O vereador sem pelouro e cabeça de lista do PS à Câmara de Celorico de Basto, Manuel Lopes Machado, acusou hoje o candidato social-democrata de "não conhecer a lei" e, por isso, "ter prejudicado cinco associações locais".

"O que está em causa é o facto de Joaquim Mota e Silva, actual vereador da Educação e Desporto, e candidato à presidência da câmara pelo PSD, não conhecer a Lei e, desta forma, prejudicar as associações de Celorico de Basto", sustentou Manuel Lopes Machado.

Joaquim Mota e Silva, votou a atribuição de subsídios a cinco associações de que é dirigente, uma decisão entretanto anulada por ser ilegal.

A incompatibilidade foi detectada numa auditoria da Inspecção-Geral da Administração Local (IGAL) realizada no município.

"Os subsídios ás associações foram aprovados num pacote de quarenta instituições e ninguém reparou, concretamente, que as cinco instituições em causa estavam nesse pacote", disse hoje à Lusa Albertino Mota e Silva, presidente da câmara e pai de Joaquim Mota e Silva, o vereador que é também director de diversas associações em Celorico de Basto.

Segundo o presidente da autarquia "a decisão já foi anulada, tendo agora as colectividades que devolver o dinheiro ao município".

Cinco associações do concelho vão ter que devolver à câmara os subsídios que receberam por votação do executivo na reunião de câmara de 16 de Dezembro de 2008.

Os apoios foram aprovados por unanimidade mas porque Joaquim Mota e Silva faz parte dos órgãos directivos da Associação de Futsal, do Mota Futebol Clube, da Associação de Solidariedade Social de Basto, da Associação de Solidariedade de Santo André de Codessoso e da Associação de Ciclismo de Celorico de Basto a decisão foi considerada ilegal.

"Há uma clara ilegalidade na atribuição de subsídios camarários a instituições de que o vereador e agora candidato à câmara pelo PSD, é membro da direcção", salientou Manuel Lopes Machado.

Em reunião extraordinária realizada este mês, uma proposta apresentada por Albertino Mota e Silva revogou a deliberação tomada em Dezembro de 2008 e propôs a "restituição das verbas transferidas".

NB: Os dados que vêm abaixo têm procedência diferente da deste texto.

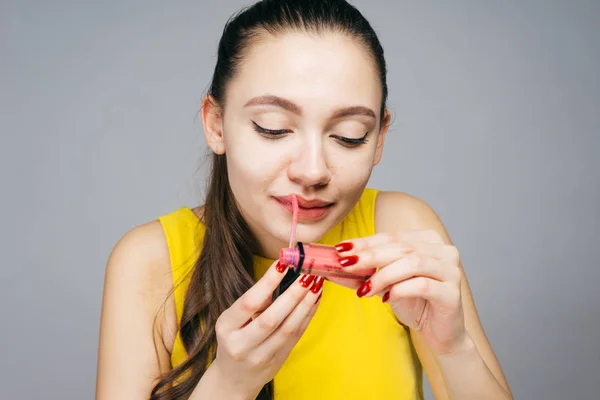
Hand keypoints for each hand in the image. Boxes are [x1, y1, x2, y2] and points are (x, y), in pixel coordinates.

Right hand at [212, 260, 323, 396]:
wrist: (233, 379)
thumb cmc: (233, 339)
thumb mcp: (232, 320)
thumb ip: (255, 302)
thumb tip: (283, 275)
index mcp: (226, 328)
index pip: (249, 302)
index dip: (268, 282)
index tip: (283, 263)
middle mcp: (241, 345)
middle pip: (272, 318)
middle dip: (293, 294)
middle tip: (307, 274)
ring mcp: (261, 356)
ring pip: (288, 328)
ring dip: (305, 304)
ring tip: (317, 284)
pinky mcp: (278, 361)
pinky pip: (296, 335)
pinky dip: (308, 315)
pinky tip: (315, 300)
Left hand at [334, 230, 466, 355]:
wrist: (440, 333)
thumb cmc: (415, 303)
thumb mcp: (385, 284)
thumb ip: (363, 274)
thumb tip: (333, 267)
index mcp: (427, 240)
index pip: (391, 236)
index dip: (365, 242)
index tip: (341, 248)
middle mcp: (443, 250)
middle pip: (401, 247)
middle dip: (369, 256)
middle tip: (346, 264)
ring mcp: (451, 270)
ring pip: (412, 263)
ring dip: (383, 275)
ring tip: (365, 289)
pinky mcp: (453, 292)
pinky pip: (422, 285)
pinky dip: (400, 290)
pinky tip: (386, 299)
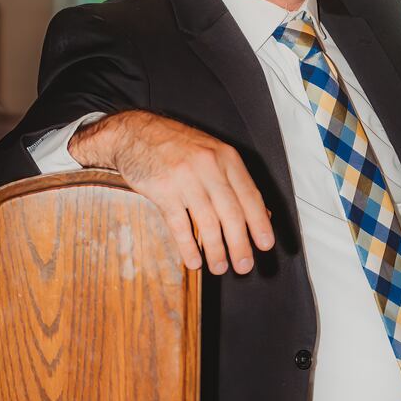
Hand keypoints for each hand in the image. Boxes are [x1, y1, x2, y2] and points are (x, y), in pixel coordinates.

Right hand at [68, 110, 274, 273]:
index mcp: (226, 158)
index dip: (259, 223)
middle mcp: (209, 166)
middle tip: (244, 265)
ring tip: (220, 267)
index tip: (265, 244)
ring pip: (208, 222)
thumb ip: (236, 181)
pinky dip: (188, 246)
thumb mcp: (212, 154)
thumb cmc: (176, 146)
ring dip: (216, 250)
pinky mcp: (163, 190)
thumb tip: (262, 214)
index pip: (250, 196)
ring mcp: (185, 178)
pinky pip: (179, 224)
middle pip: (231, 213)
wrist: (136, 133)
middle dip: (240, 244)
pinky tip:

Na proposta apresentada ao executivo, o presidente da câmara explica que, legalmente, o vereador Joaquim Mota e Silva "estava impedido de participar na referida votação, na parte que dizia expressamente referência à atribuição dos subsídios às entidades supra identificadas, o que sucedeu por ter sido tomada uma deliberação genérica".

No total, por decisão camarária, a Associação de Futsal e o Mota Futebol Clube têm que devolver aos cofres municipais 15.500 euros.

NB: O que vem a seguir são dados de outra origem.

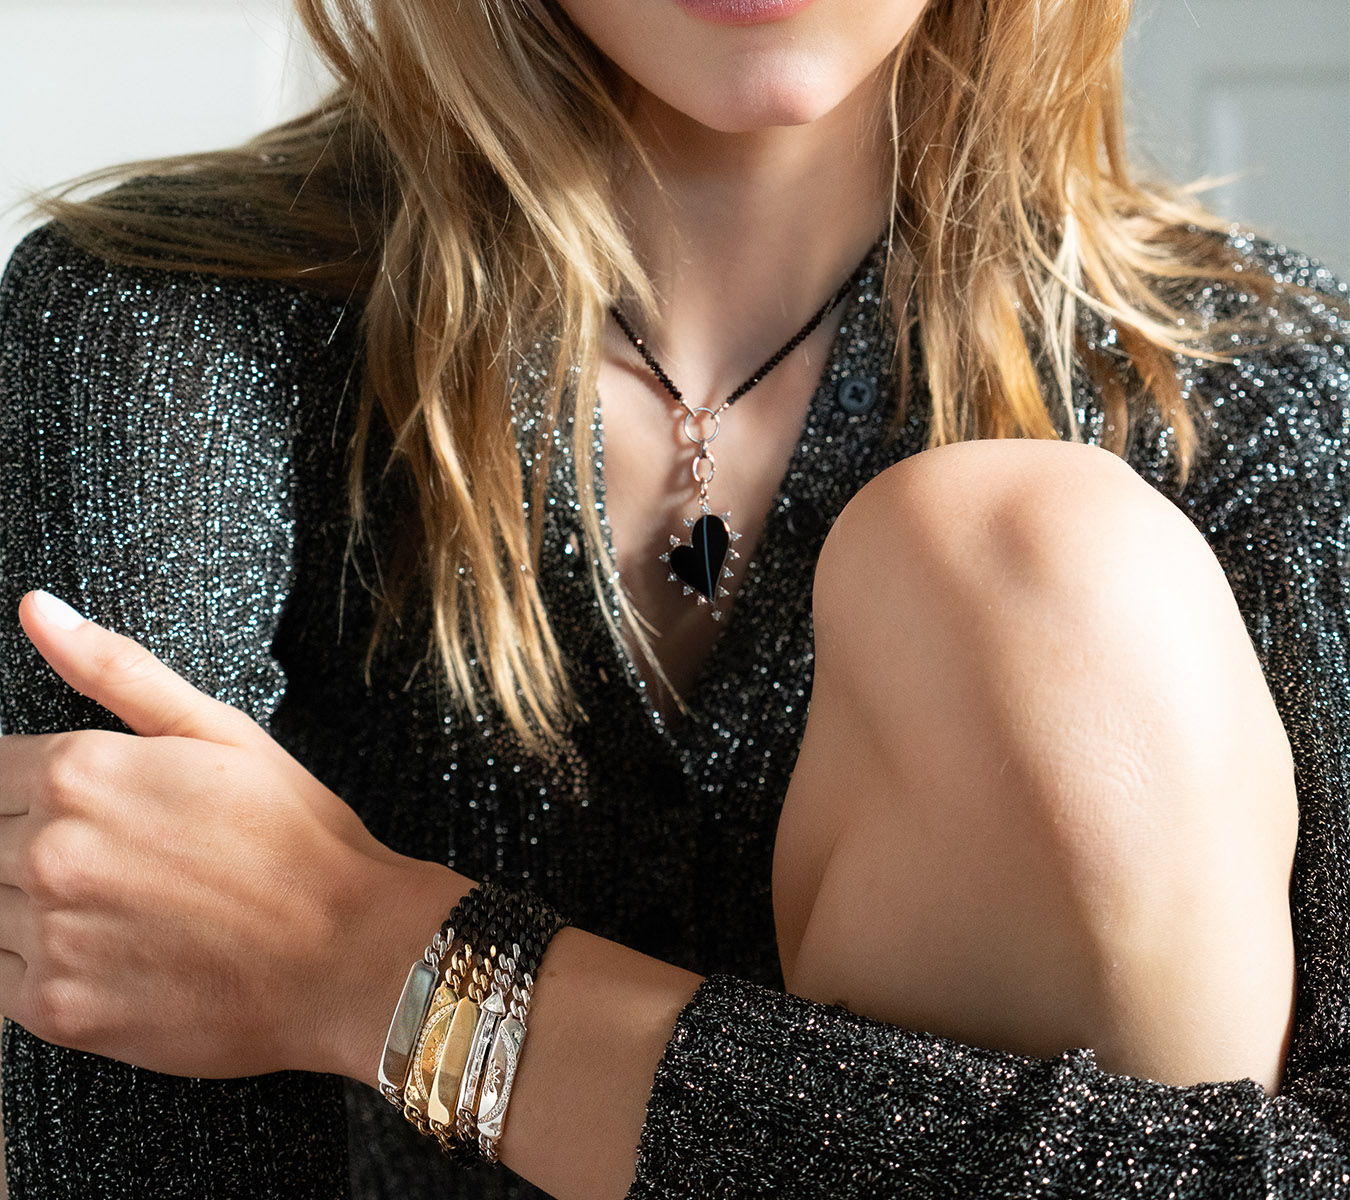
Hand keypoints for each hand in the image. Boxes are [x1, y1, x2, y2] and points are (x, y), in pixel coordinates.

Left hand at [0, 589, 469, 1082]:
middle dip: (37, 847)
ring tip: (129, 910)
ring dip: (36, 908)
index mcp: (79, 770)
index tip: (94, 815)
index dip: (34, 789)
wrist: (350, 952)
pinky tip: (117, 952)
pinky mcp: (57, 1011)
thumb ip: (115, 669)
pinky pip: (2, 980)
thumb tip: (37, 609)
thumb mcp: (221, 731)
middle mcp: (49, 850)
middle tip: (129, 867)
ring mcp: (50, 933)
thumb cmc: (297, 838)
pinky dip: (45, 967)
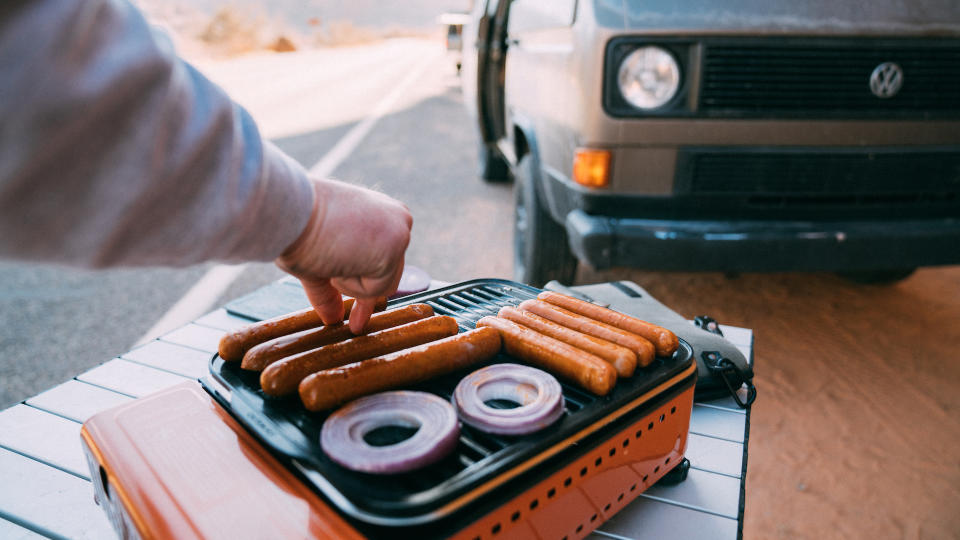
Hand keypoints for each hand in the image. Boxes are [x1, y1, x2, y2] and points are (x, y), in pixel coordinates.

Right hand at [276, 178, 411, 332]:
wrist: (289, 210)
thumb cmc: (296, 227)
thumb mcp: (318, 262)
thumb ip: (330, 289)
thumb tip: (333, 318)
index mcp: (381, 214)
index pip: (385, 261)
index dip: (369, 288)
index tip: (359, 319)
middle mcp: (398, 218)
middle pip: (391, 277)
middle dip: (367, 299)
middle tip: (356, 324)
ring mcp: (400, 231)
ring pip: (383, 286)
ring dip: (350, 284)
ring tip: (329, 257)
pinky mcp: (394, 245)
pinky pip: (375, 288)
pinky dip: (350, 284)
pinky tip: (336, 257)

As outras três associações, contempladas com subsídios de 500 euros, cada uma, ainda não receberam a verba em causa, não tendo, por isso, que a devolver.

"Está tudo resolvido. Houve um erro que já foi corrigido e as associações vão devolver o dinheiro á câmara. Não há problema nenhum", afirmou Albertino Mota e Silva.

No entanto, em comunicado enviado à Lusa, os socialistas locais, não dão o assunto por encerrado.

"Trata-se de um escândalo de grandes dimensões para a vida das associações, que revela uma enorme irresponsabilidade do filho do presidente e agora candidato a presidente", sustenta o documento.